Kate Middleton honoured the victims of the Manchester Arena terror attack with a subtle addition to her outfit as she joined Prince William to open the official memorial.
The Duke and Duchess of Cambridge attended the ceremony to unveil the Glade of Light memorial, a white marble “halo” bearing the names of those killed in the horrific May 2017 bombing.
For the visit, Kate stunned as she paid tributes to the victims of the terror attack by wearing bumblebee earrings as the bee is a symbol of the city of Manchester and is depicted on many buildings.
The future King opened up about his own grief after the death of his mother Princess Diana in 1997, as he told of the importance of holding on to cherished memories of those who have been lost.
He said: “I remember all too well the shock and grief on the faces of those I met when I visited Manchester in the days following the atrocity.
“And the rawness of emotion at the Commemoration Service held at your Cathedral here, a year later. Five years on, I know the pain and trauma felt by many, has not gone away.
“As someone who lives with their own grief, I also know that what matters most to the bereaved is that those who we have lost are not forgotten. There is comfort in remembering. In acknowledging, while taken horribly soon, they lived. They changed our lives.
“They were loved and are loved. It is why memorials such as the Glade of Light are so important. Why Catherine and I wanted to be amongst you today.”
After they went to a private reception inside Manchester Cathedral to speak to some of the bereaved families and those involved in the response effort.

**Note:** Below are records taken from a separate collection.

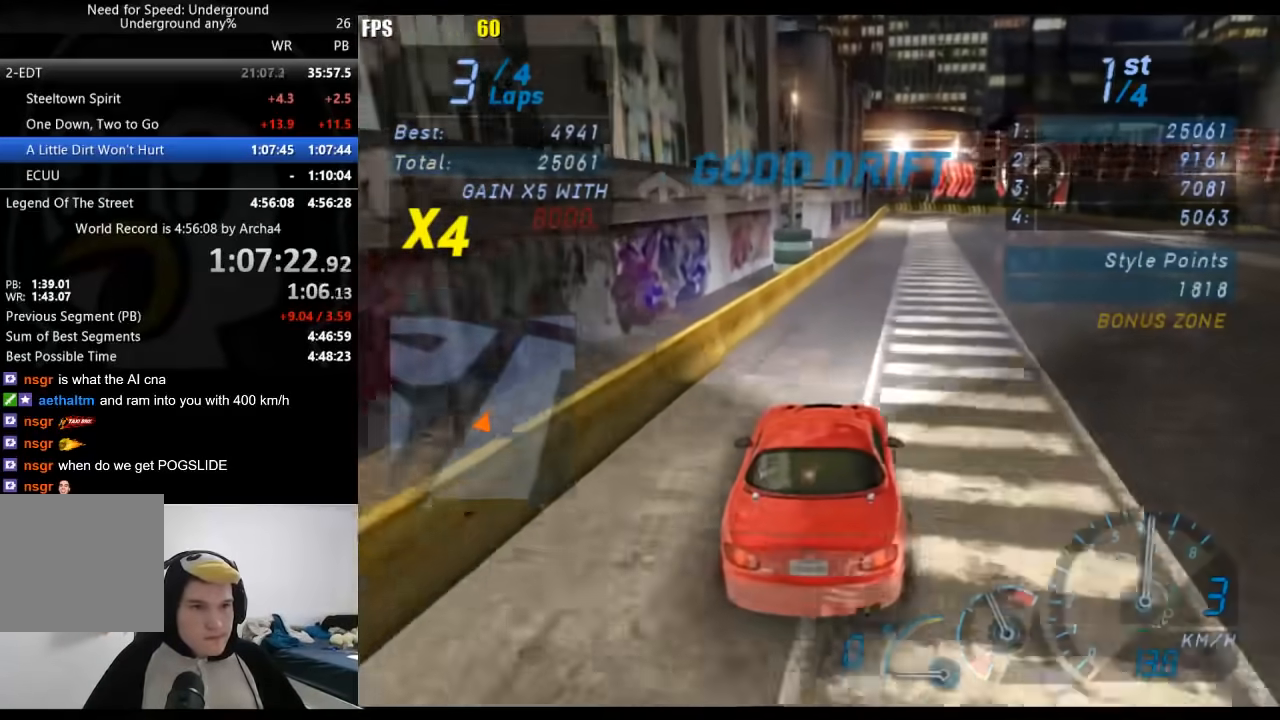
{"buttons": ["R2"], "left_stick": "right", "right_stick": "center", "events": [[33, "left_stick", "right"]]}
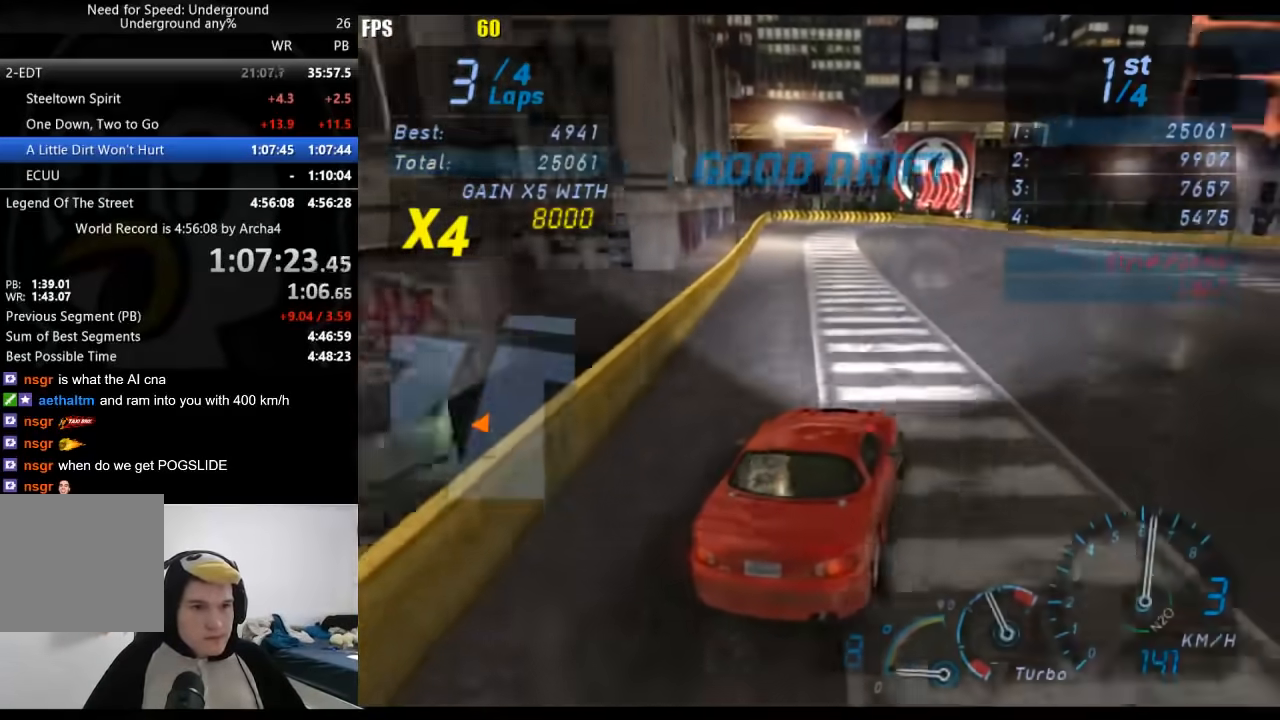
{"buttons": ["R2"], "left_stick": "right", "right_stick": "center", "events": []}
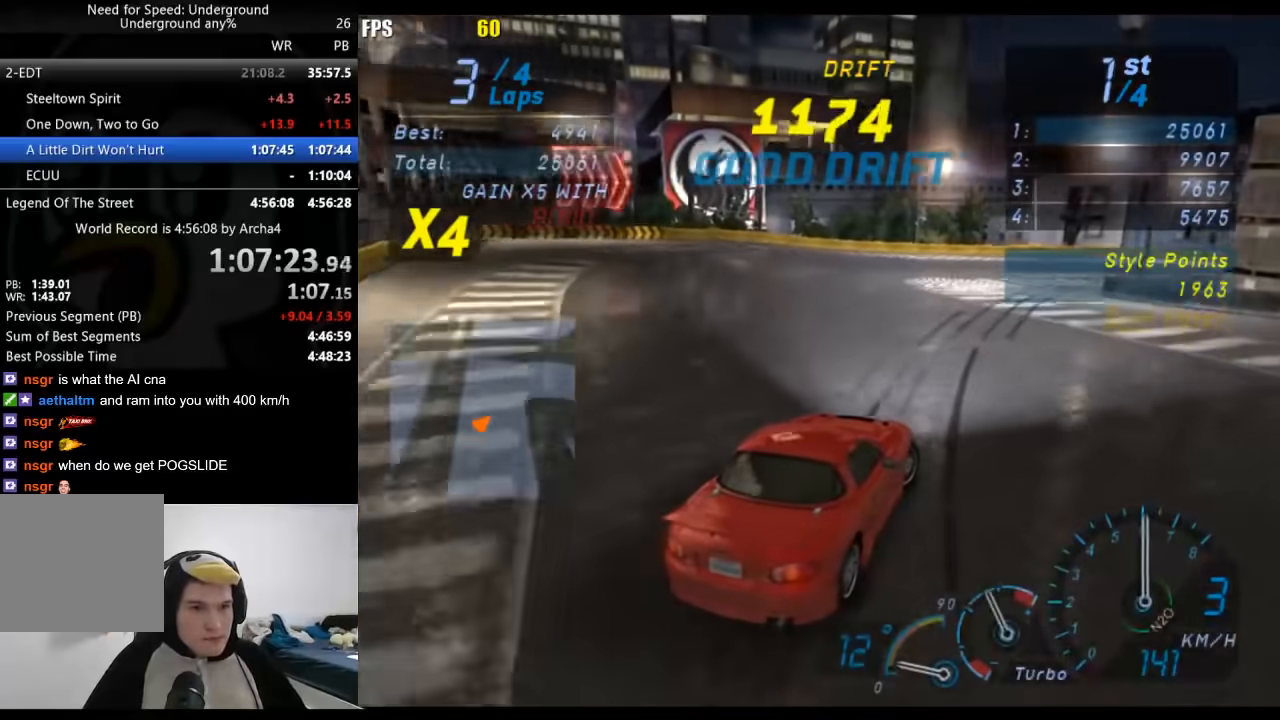
{"buttons": ["R2"], "left_stick": "center", "right_stick": "center", "events": [[50, "left_stick", "center"]]}
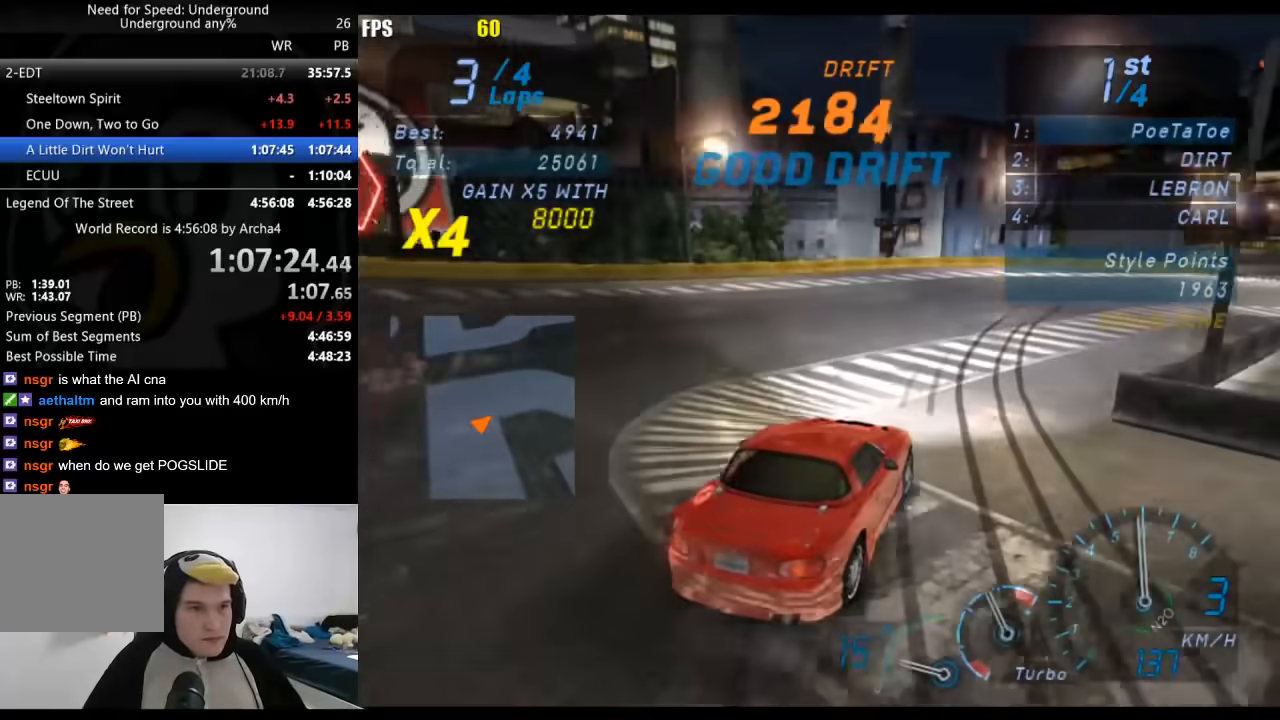
{"buttons": ["R2"], "left_stick": "right", "right_stick": "center", "events": [[50, "left_stick", "right"]]}
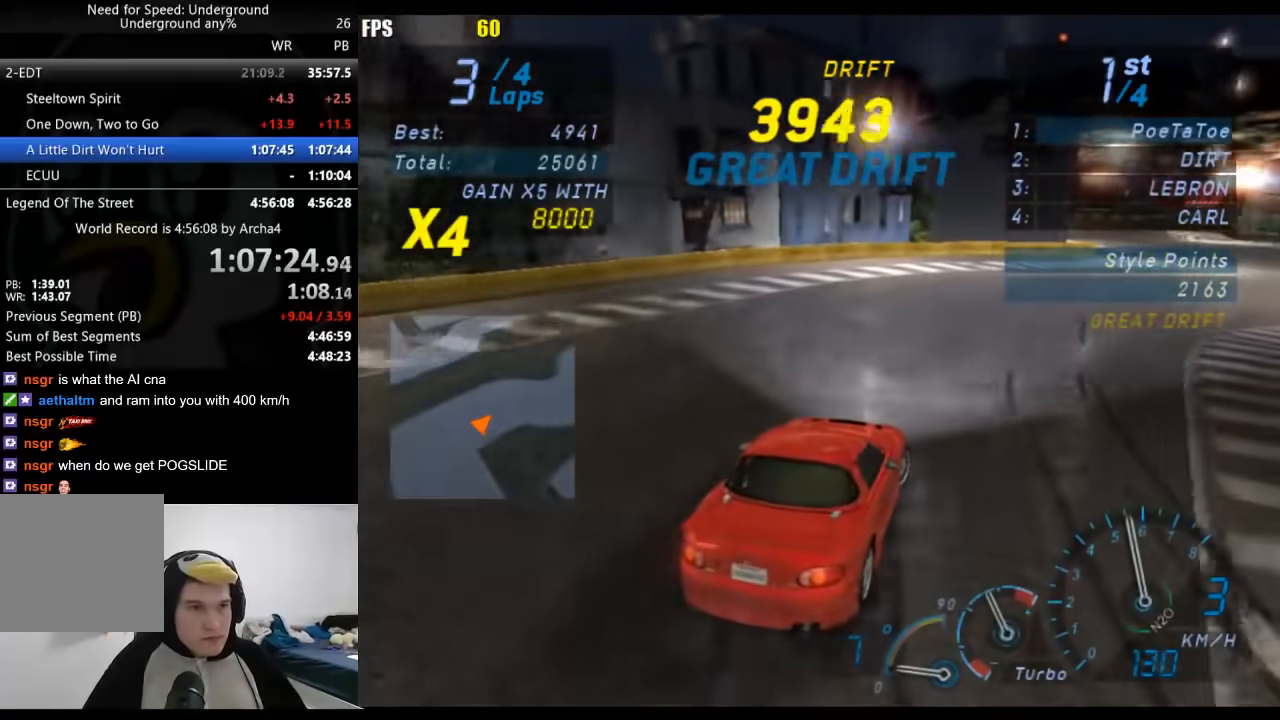
{"buttons": ["R2"], "left_stick": "right", "right_stick": "center", "events": [[333, "left_stick", "center"], [400, "left_stick", "right"]]}
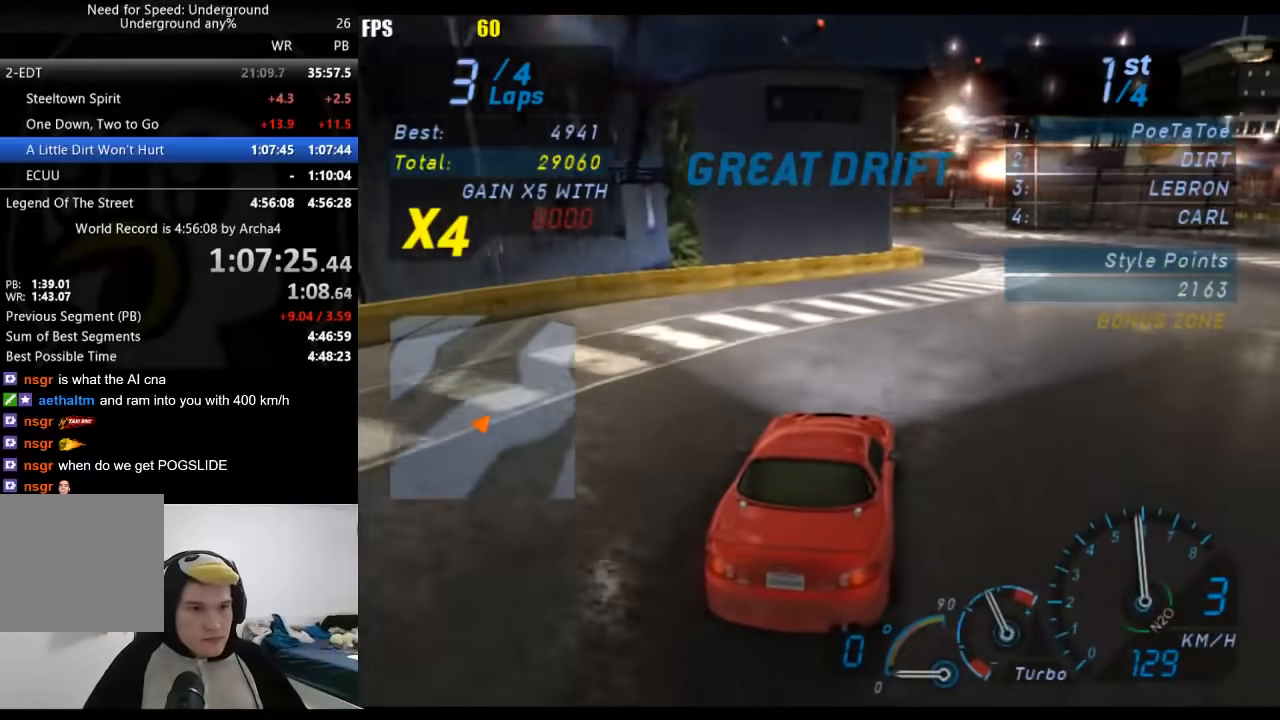
{"buttons": ["R2"], "left_stick": "down-left", "right_stick": "center", "events": [[117, "left_stick", "center"], [417, "left_stick", "down-left"]]}
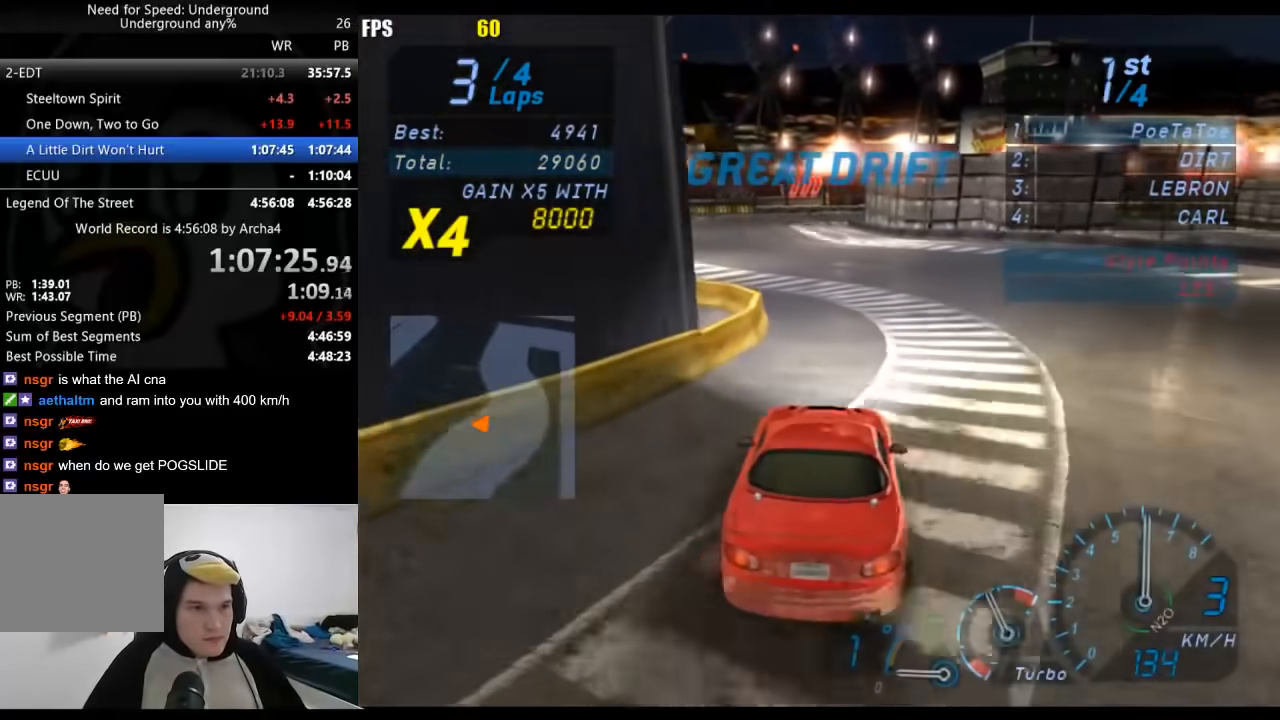
{"buttons": ["R2"], "left_stick": "center", "right_stick": "center", "events": [[33, "left_stick", "center"], [150, "left_stick", "down-left"], [267, "left_stick", "center"]]}
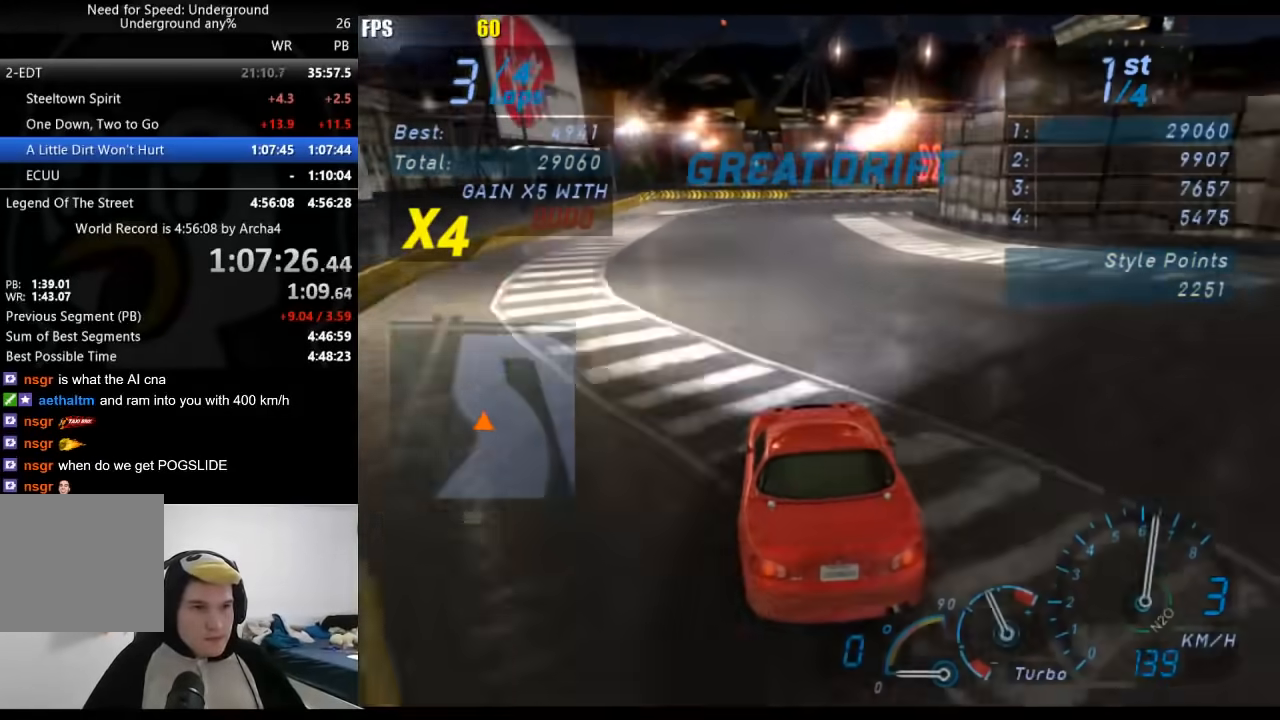
{"buttons": ["R2"], "left_stick": "right", "right_stick": "center", "events": [[267, "left_stick", "right"]]}
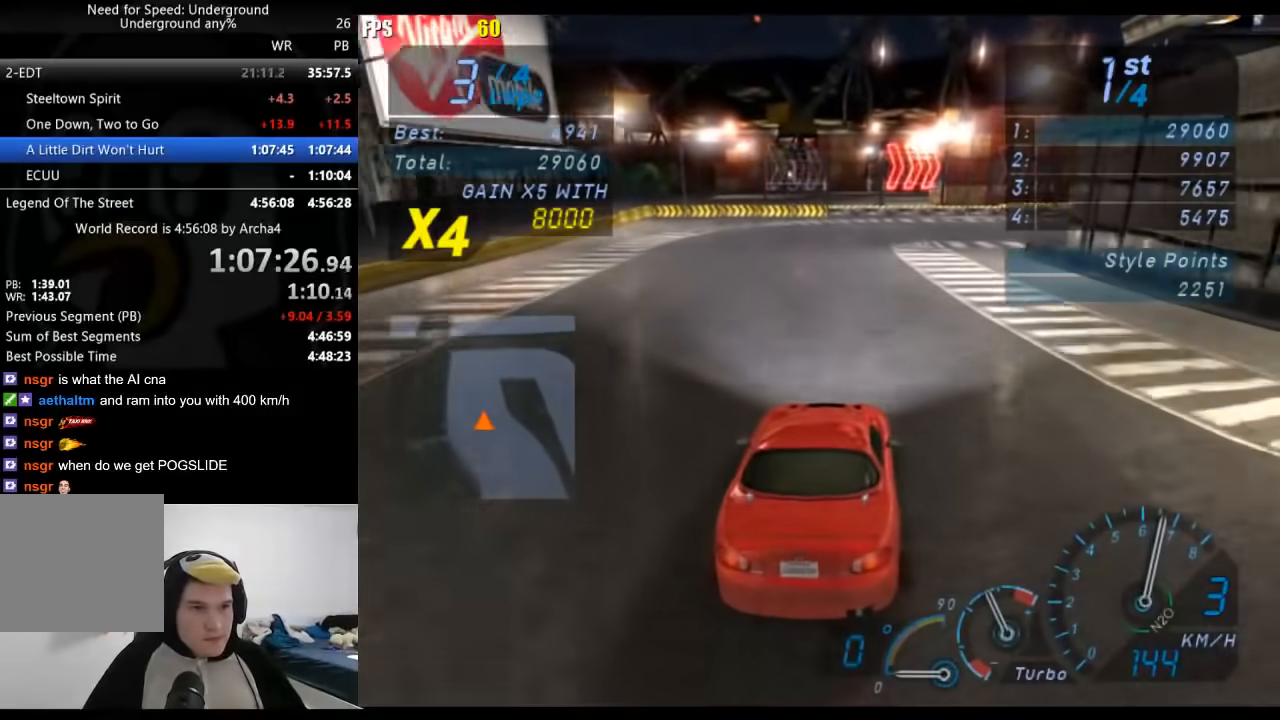
{"buttons": ["R2"], "left_stick": "up-right", "right_stick": "center", "events": [[117, "left_stick", "center"], [267, "left_stick", "right"], [417, "left_stick", "up-right"]]}
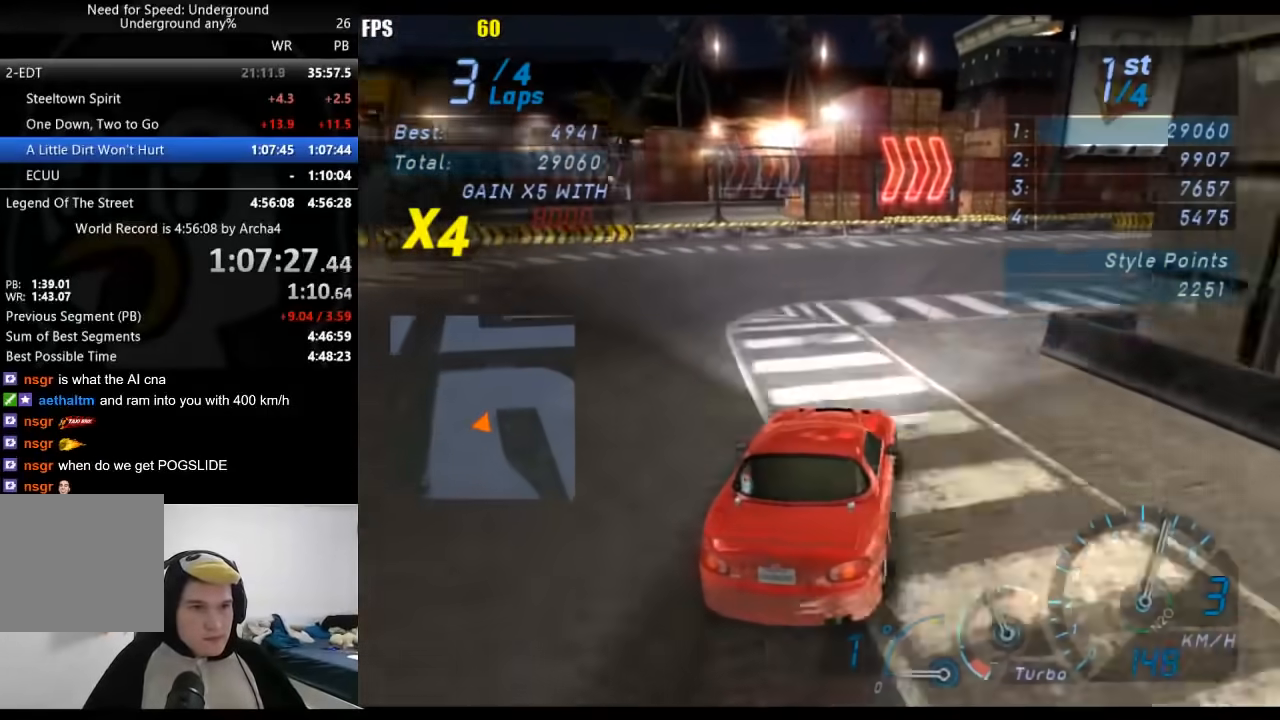
{"buttons": ["R2"], "left_stick": "right", "right_stick": "center", "events": [[167, "left_stick", "right"]]}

The victims of the attack were slaughtered at the end of an Ariana Grande concert on the evening of May 22, 2017.
Bomber Salman Abedi, 22, detonated a home made bomb hidden in a rucksack, wreaking havoc on a night of joy which ended in devastation.
Over 1,000 people were injured and of the 22 people who were killed, six were children, the youngest, Saffie-Rose Rouyssos, was just eight.
In honour of those who perished in the attack which rocked the nation, the Glade of Light Memorial was commissioned to act as a place of hope and solace for the families.
The monument, designed and constructed in consultation with the families of victims, will serve as a reminder for a city which came together after being left devastated by the assault.
The Glade of Light was designed to be a living memorial, a tranquil garden space for remembrance and reflection, featuring plants which grow naturally in the UK countryside selected to provide year-round colour and echo the changing seasons.
It had already been a busy day for William, who earlier in the day attended the State Opening of Parliament for the very first time.
It was only announced last night that he would be attending after his grandmother the Queen pulled out of the event due to mobility issues.
Heir to the throne Prince Charles, in his Admiral of the Fleet uniform, took on the monarch’s constitutional duty in the House of Lords amid the pomp and ceremony of the State Opening.
It is the first time in nearly 60 years that the Queen, 96, has missed the occasion.
The 73-year-old prince sat not on the sovereign’s throne, which had been removed, but on the consort’s throne, which used to be occupied by his father, the Duke of Edinburgh, and which Charles has used in recent years.
A space remained next to him, where the Queen’s missing throne is usually located, under the opulent canopy, with the monarch’s Imperial State Crown in front on a velvet cushion.
On either side of Charles were William, in a morning coat, at his first State Opening, and the Duchess of Cornwall, wearing a day dress and hat, in the Chairs of State.